Could you return, word for word, the part of the BPF patch email between "Reviewed-by: Hao Luo" and "in the system.", inclusive?

◆ **DOCUMENT EXTRACT**:
◇ ◇ ◇

Reviewed-by: Hao Luo <haoluo@google.com>


On Fri, Jun 19, 2020 at 4:19 PM Andrii Nakryiko <andriin@fb.com> wrote:
>
> Add support for another (in addition to existing Kconfig) special kind of
> externs in BPF code, kernel symbol externs. Such externs allow BPF code to
> "know" kernel symbol address and either use it for comparisons with kernel
> data structures (e.g., struct file's f_op pointer, to distinguish different
> kinds of file), or, with the help of bpf_probe_user_kernel(), to follow
> pointers and read data from global variables. Kernel symbol addresses are
> found through /proc/kallsyms, which should be present in the system.
>
> Currently, such kernel symbol variables are typeless: they have to be defined
> as `extern const void <symbol>` and the only operation you can do (in C code)

◇ ◇ ◇

◆ **RECORDED INFORMATION**:
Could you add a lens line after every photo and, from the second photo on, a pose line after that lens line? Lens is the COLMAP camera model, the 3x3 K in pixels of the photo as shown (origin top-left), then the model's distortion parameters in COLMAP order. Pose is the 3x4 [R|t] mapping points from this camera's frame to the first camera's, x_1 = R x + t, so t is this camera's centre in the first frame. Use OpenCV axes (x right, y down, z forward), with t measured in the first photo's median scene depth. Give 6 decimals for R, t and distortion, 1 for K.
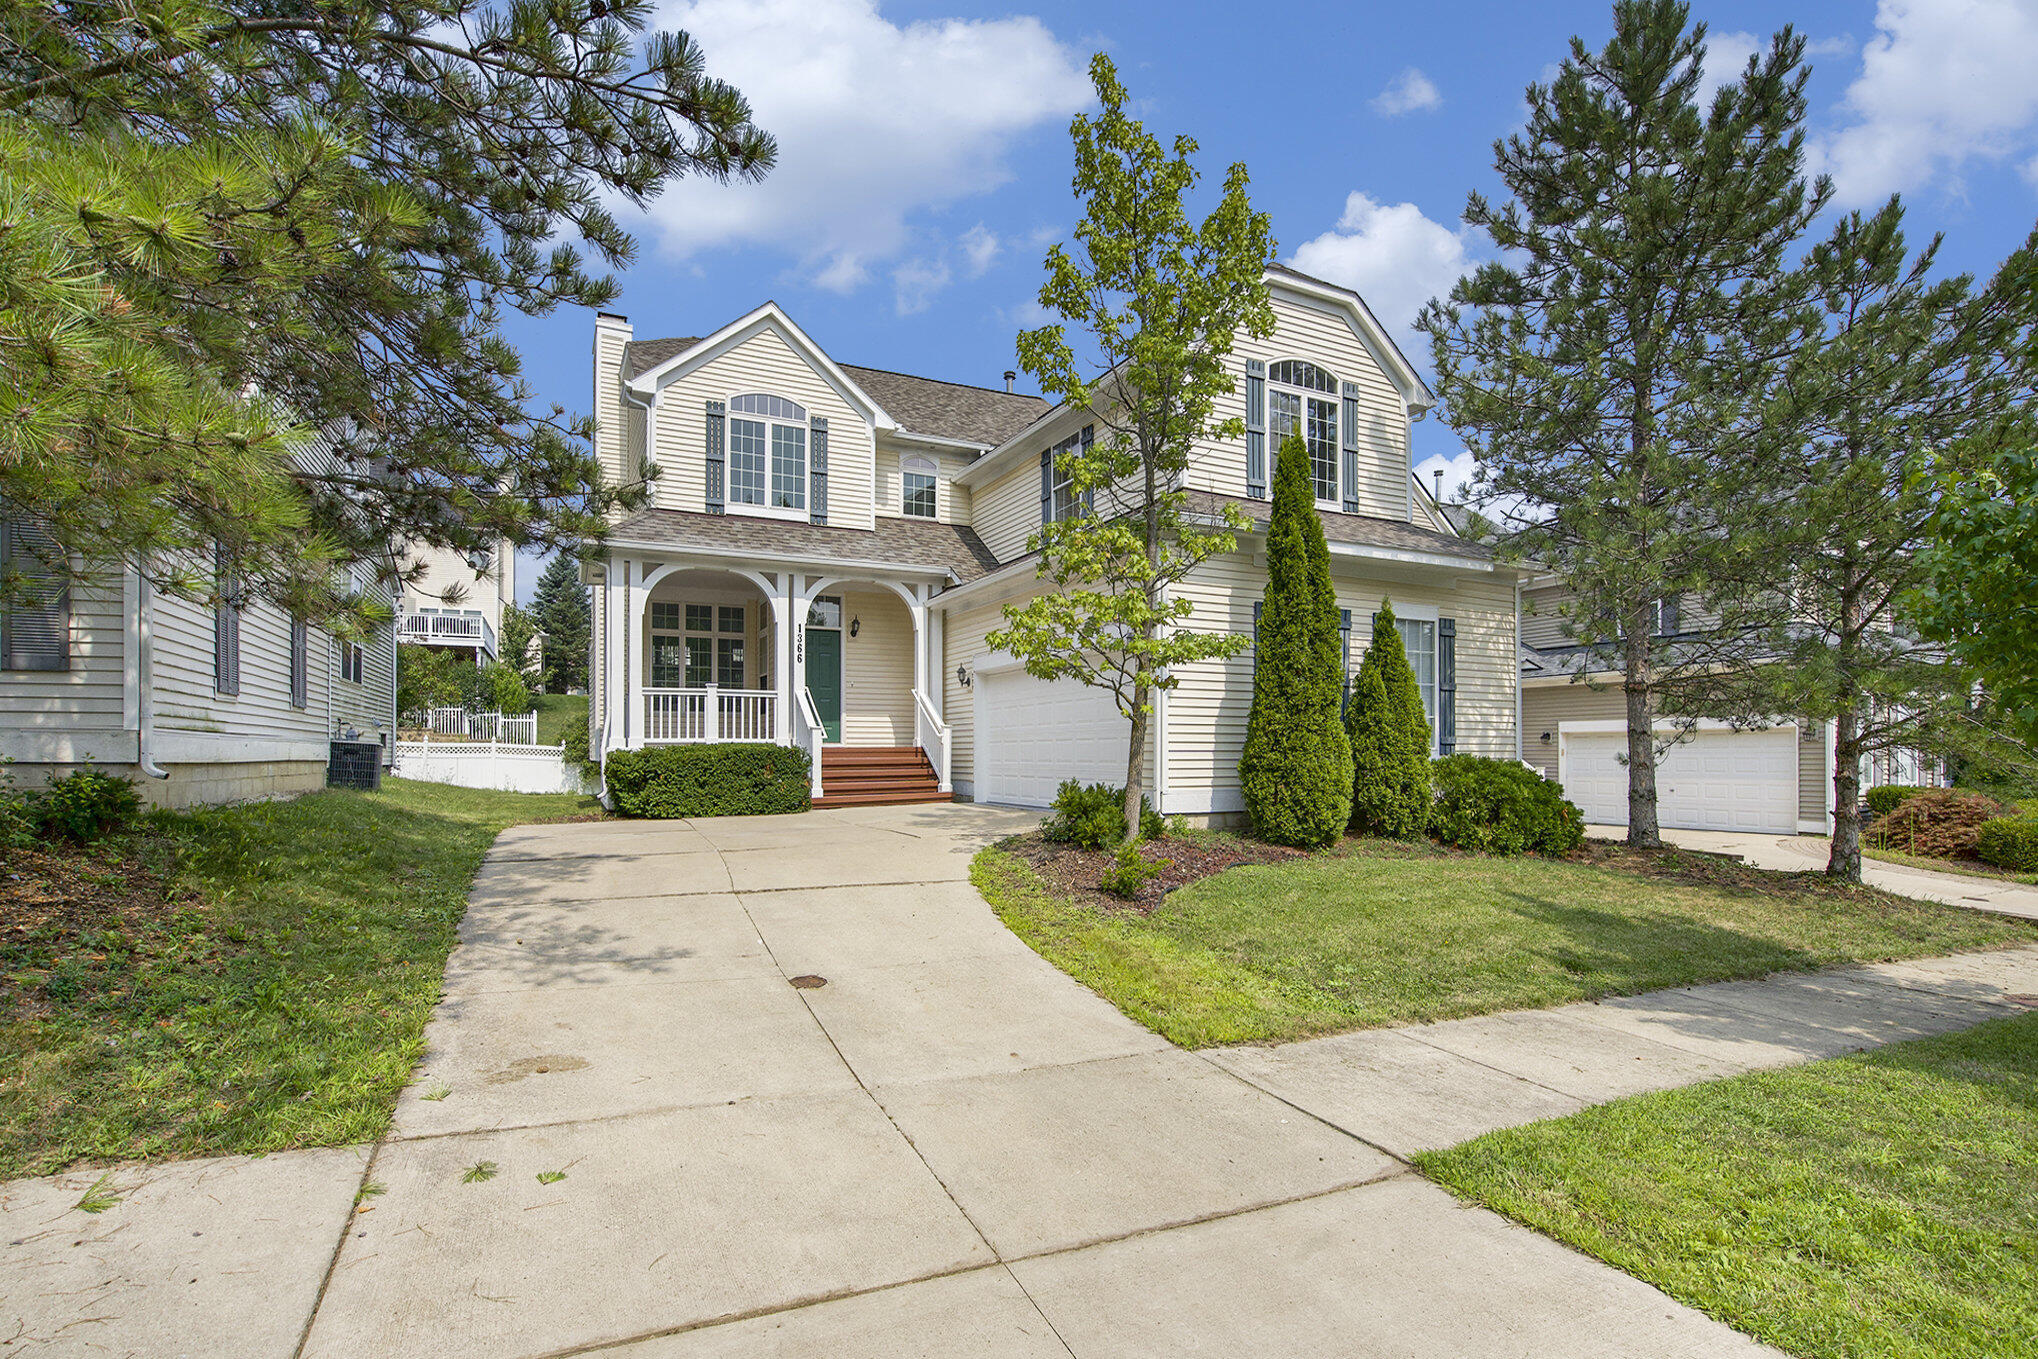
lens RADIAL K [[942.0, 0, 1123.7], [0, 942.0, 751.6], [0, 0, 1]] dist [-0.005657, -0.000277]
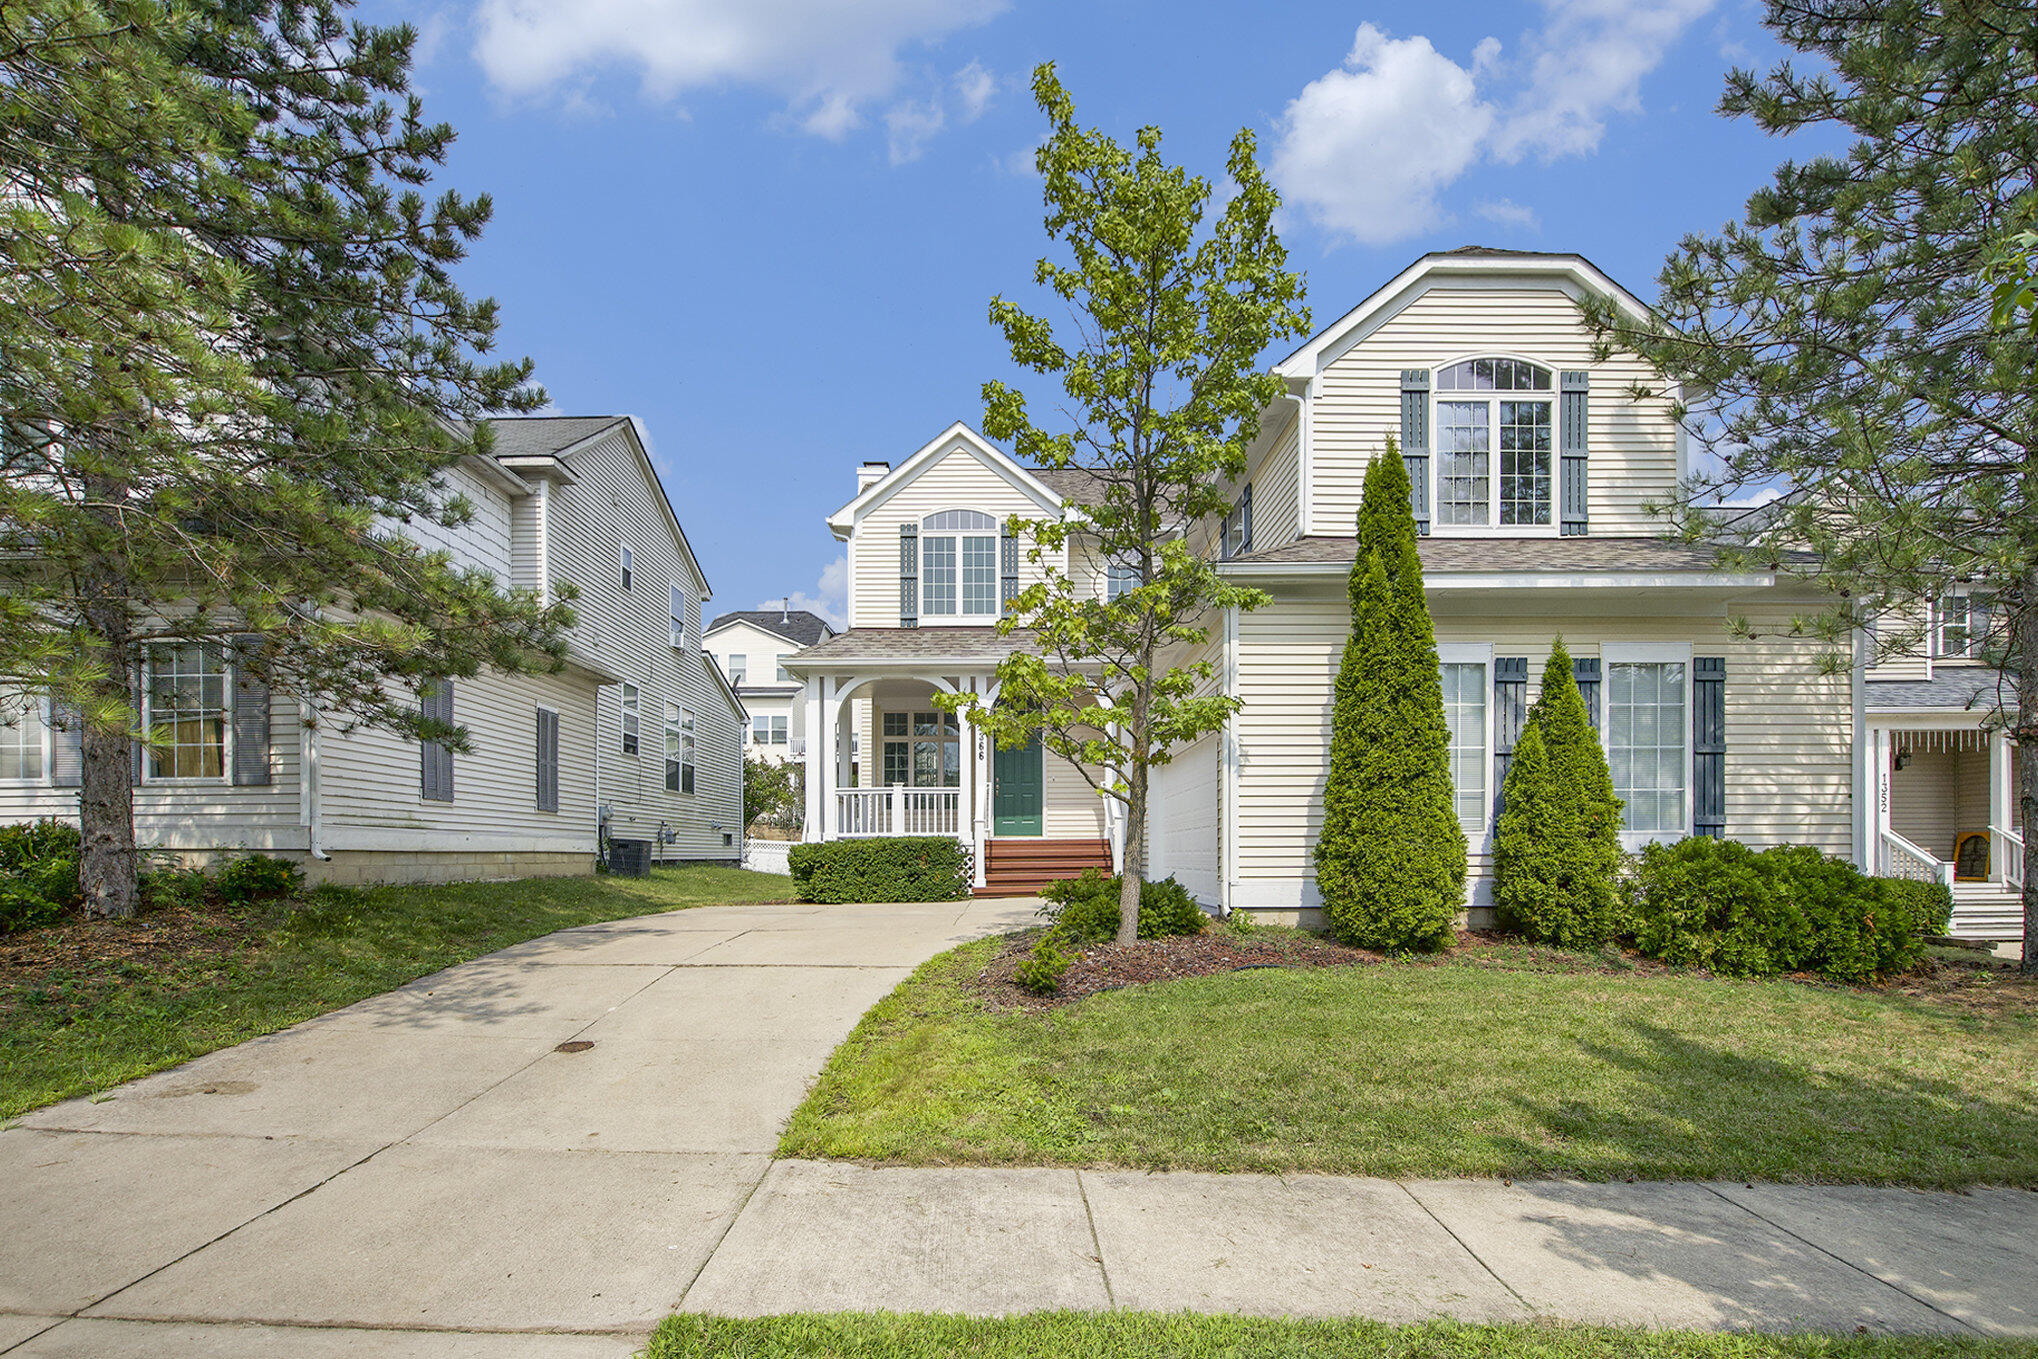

◇ ◇ ◇

◆ **SOLUTION TO THIS PROBLEM**:
Reviewed-by: Hao Luo <haoluo@google.com>


On Fri, Jun 19, 2020 at 4:19 PM Andrii Nakryiko <andriin@fb.com> wrote:
>
> Add support for another (in addition to existing Kconfig) special kind of
> externs in BPF code, kernel symbol externs. Such externs allow BPF code to
> "know" kernel symbol address and either use it for comparisons with kernel
> data structures (e.g., struct file's f_op pointer, to distinguish different
> kinds of file), or, with the help of bpf_probe_user_kernel(), to follow
> pointers and read data from global variables. Kernel symbol addresses are
> found through /proc/kallsyms, which should be present in the system.